**Task to complete**
Write out every line of the data below as a numbered list, skipping blank lines and leaving out the pictures.

Records provided Start Marker

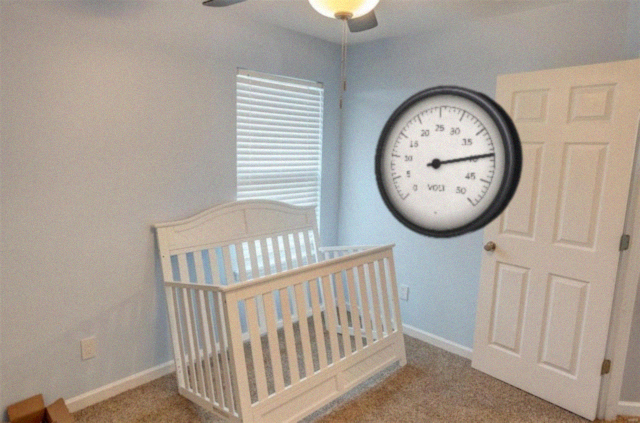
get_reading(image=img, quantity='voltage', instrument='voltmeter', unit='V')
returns 40 V
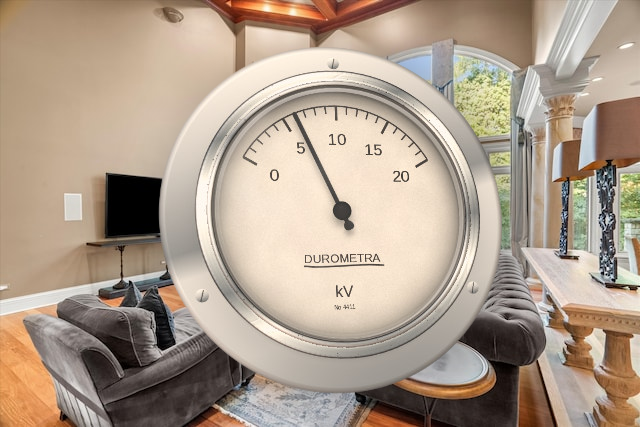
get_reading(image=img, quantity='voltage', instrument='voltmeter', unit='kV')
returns 6 kV
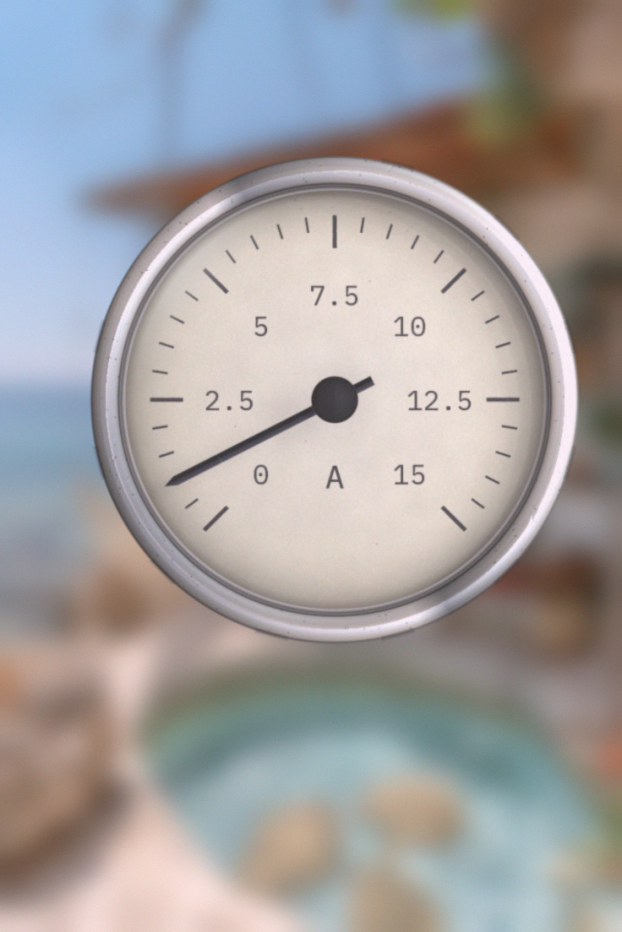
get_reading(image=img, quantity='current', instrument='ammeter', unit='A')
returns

Records provided End Marker

**Answer space**
1. get_reading(image=img, quantity='voltage', instrument='voltmeter', unit='V')
2. returns 40 V
3. get_reading(image=img, quantity='voltage', instrument='voltmeter', unit='kV')
4. returns 6 kV
5. get_reading(image=img, quantity='current', instrument='ammeter', unit='A')
6. returns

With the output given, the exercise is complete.